After reading the data below, copy out every line that contains the word "controller".

━━━ Provided material

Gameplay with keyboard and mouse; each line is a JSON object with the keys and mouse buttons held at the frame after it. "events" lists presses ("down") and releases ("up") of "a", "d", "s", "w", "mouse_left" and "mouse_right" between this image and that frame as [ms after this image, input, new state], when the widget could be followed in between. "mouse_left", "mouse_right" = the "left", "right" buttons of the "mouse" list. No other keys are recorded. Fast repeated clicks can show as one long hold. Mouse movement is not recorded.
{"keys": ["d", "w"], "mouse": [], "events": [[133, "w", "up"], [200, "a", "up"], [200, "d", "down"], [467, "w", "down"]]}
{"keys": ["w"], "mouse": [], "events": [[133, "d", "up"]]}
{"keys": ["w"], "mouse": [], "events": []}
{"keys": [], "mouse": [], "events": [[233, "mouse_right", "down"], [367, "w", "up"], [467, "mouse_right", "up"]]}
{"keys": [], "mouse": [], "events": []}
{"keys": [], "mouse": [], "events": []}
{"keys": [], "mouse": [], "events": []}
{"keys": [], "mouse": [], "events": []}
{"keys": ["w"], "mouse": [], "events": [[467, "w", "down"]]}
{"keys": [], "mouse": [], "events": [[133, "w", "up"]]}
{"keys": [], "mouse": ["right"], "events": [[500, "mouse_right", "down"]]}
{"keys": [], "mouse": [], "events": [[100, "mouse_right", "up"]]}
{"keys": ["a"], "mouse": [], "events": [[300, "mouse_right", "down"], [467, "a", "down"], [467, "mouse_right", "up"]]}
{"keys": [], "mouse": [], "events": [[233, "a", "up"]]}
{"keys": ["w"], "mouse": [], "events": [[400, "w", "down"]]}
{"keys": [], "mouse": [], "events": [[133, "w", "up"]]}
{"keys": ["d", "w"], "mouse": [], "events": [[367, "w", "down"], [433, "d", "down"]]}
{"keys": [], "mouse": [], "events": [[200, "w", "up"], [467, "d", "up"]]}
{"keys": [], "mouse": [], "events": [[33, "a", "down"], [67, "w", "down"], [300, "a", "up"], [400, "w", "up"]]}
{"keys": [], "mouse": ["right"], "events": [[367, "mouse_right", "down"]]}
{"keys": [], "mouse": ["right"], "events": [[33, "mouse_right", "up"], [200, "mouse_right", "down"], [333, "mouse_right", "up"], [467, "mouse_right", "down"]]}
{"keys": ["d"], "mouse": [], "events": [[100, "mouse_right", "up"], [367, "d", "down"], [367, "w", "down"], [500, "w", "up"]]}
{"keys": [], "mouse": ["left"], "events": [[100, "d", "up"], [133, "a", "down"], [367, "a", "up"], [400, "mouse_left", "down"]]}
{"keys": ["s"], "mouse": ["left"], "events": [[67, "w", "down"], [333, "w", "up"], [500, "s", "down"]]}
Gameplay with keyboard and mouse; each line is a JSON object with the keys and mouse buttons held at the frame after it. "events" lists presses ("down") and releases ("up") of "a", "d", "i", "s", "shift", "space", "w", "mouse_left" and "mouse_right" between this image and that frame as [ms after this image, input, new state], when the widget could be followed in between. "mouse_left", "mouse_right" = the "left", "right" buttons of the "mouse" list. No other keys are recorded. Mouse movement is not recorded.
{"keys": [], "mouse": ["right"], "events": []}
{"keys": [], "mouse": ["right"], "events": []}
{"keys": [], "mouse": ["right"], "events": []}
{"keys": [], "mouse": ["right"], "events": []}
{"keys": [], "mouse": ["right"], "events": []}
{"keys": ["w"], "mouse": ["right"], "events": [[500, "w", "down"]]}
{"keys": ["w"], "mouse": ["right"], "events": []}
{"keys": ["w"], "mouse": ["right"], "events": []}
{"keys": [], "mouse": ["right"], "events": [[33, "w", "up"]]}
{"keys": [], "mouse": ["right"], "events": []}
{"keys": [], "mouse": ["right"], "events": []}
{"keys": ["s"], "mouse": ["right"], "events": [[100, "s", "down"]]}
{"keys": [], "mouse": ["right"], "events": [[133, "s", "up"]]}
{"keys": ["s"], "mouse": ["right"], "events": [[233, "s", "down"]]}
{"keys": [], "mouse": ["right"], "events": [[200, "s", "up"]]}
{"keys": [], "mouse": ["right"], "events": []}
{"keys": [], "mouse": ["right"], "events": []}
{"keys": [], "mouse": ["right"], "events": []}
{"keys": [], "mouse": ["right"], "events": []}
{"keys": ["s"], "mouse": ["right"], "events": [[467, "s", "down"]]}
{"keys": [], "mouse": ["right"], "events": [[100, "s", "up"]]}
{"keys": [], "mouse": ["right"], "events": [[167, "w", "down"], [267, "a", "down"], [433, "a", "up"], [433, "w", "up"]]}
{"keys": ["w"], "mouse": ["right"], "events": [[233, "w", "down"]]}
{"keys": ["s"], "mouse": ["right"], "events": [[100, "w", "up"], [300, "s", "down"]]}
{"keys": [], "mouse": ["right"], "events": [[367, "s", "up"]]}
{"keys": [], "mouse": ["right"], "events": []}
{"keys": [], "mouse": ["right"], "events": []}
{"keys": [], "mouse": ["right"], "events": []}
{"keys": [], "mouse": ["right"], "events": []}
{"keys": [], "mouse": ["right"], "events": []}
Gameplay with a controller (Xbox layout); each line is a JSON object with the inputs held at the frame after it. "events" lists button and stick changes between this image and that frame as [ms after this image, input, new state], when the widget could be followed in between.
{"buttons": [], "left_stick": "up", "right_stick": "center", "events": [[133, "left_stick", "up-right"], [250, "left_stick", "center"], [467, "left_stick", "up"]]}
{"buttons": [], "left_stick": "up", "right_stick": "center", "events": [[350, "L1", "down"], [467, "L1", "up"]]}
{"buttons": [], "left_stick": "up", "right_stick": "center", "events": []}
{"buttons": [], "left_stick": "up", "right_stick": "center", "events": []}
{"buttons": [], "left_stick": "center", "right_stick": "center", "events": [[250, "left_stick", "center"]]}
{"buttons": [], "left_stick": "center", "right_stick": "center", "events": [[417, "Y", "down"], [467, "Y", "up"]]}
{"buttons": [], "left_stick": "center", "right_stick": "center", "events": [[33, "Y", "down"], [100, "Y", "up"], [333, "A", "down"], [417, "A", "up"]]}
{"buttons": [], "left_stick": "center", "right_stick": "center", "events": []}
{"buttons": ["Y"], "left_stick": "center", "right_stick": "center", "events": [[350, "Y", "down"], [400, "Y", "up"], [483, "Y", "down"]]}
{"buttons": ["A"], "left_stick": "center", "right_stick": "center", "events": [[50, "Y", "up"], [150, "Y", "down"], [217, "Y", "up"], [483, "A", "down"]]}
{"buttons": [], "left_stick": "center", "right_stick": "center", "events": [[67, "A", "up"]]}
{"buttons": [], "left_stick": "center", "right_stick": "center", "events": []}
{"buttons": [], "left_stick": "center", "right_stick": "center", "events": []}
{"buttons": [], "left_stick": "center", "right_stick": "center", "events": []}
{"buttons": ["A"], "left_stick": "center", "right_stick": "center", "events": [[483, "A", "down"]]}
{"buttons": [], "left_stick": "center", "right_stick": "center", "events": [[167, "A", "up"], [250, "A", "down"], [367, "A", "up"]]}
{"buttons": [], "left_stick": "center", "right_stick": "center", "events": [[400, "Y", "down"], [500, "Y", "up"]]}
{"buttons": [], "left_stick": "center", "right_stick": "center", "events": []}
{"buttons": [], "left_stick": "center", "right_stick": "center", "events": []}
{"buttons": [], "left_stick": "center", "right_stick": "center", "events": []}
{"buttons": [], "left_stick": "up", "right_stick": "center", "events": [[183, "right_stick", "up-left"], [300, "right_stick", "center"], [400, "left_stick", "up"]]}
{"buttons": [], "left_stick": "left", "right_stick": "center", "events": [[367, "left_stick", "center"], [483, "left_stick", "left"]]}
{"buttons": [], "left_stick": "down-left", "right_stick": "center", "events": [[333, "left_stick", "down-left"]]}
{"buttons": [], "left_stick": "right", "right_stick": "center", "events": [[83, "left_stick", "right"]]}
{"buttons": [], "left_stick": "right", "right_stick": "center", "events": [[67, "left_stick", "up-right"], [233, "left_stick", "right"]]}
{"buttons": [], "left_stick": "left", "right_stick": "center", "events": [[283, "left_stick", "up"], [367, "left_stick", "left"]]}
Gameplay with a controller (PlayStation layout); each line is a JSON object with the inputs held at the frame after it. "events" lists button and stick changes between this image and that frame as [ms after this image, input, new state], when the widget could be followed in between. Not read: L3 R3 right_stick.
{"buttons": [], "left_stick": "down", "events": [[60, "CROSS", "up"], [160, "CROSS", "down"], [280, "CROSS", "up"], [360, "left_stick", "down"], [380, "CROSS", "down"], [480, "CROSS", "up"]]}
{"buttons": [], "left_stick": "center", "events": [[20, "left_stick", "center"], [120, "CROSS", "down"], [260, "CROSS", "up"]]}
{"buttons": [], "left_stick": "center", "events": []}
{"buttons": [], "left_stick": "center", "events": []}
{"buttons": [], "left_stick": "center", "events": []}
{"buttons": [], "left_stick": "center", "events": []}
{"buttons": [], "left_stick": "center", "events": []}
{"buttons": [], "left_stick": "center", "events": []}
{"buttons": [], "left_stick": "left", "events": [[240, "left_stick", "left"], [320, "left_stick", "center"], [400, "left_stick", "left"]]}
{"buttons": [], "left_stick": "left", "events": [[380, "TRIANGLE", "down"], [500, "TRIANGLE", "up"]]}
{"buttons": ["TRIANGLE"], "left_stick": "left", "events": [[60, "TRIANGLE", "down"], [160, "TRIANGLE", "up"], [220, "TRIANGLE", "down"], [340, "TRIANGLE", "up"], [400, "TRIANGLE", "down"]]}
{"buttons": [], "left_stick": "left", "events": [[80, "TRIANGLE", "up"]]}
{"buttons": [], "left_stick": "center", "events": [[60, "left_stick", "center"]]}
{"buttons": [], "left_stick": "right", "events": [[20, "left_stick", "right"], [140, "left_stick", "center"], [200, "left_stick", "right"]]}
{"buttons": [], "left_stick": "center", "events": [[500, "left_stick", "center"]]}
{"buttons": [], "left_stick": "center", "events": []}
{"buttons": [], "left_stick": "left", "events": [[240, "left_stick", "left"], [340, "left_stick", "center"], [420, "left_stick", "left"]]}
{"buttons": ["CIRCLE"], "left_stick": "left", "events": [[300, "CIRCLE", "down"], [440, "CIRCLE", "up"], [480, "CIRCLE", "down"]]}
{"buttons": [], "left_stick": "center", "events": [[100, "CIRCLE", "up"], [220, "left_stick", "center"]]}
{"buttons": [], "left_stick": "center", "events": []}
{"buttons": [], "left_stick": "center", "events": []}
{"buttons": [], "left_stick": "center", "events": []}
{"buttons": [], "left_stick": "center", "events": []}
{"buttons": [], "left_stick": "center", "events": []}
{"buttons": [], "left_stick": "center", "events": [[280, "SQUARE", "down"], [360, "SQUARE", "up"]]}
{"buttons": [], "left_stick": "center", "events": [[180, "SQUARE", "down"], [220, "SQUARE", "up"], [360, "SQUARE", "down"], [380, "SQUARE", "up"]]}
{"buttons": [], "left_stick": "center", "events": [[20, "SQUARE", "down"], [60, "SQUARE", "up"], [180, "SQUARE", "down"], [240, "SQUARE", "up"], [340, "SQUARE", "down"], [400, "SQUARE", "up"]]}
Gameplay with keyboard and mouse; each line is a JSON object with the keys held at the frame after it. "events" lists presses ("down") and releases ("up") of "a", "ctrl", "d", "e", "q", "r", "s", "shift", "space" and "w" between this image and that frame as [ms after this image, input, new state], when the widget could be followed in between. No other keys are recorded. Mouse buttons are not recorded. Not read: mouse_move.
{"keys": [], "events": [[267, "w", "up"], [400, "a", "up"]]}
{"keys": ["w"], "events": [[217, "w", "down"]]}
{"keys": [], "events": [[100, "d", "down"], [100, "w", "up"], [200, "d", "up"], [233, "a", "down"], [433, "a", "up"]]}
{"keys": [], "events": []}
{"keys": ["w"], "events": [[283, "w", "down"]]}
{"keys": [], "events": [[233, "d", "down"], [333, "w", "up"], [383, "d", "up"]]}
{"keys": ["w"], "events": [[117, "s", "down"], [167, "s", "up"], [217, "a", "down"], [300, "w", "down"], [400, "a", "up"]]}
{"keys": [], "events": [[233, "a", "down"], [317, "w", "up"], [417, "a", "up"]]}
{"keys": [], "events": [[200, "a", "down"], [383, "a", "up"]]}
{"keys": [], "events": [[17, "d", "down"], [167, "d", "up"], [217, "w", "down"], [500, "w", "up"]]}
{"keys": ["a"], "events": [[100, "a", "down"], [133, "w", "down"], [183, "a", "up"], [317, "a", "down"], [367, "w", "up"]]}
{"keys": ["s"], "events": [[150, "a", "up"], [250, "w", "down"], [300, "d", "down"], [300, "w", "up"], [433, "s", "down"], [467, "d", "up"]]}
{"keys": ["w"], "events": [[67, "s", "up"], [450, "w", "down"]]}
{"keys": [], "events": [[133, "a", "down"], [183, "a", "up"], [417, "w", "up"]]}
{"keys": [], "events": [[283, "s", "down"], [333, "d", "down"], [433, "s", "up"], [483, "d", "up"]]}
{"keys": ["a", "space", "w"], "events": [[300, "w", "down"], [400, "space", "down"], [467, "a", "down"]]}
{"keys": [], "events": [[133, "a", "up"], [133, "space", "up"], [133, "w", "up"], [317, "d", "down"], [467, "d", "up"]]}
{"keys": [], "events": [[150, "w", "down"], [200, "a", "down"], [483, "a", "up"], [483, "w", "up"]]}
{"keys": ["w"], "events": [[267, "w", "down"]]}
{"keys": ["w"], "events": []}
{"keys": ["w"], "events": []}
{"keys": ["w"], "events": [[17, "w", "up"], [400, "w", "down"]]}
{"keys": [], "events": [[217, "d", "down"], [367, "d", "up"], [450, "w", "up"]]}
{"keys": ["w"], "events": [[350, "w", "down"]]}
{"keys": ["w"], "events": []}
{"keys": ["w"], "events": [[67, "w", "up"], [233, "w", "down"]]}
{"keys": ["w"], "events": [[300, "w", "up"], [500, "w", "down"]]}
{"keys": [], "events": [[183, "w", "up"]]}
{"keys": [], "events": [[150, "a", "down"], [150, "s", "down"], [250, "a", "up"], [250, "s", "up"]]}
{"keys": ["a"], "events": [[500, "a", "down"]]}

━━━━━━

• Output:
Gameplay with a controller (Xbox layout); each line is a JSON object with the inputs held at the frame after it. "events" lists button and stick changes between this image and that frame as [ms after this image, input, new state], when the widget could be followed in between.
Gameplay with a controller (PlayStation layout); each line is a JSON object with the inputs held at the frame after it. "events" lists button and stick changes between this image and that frame as [ms after this image, input, new state], when the widget could be followed in between. Not read: L3 R3 right_stick.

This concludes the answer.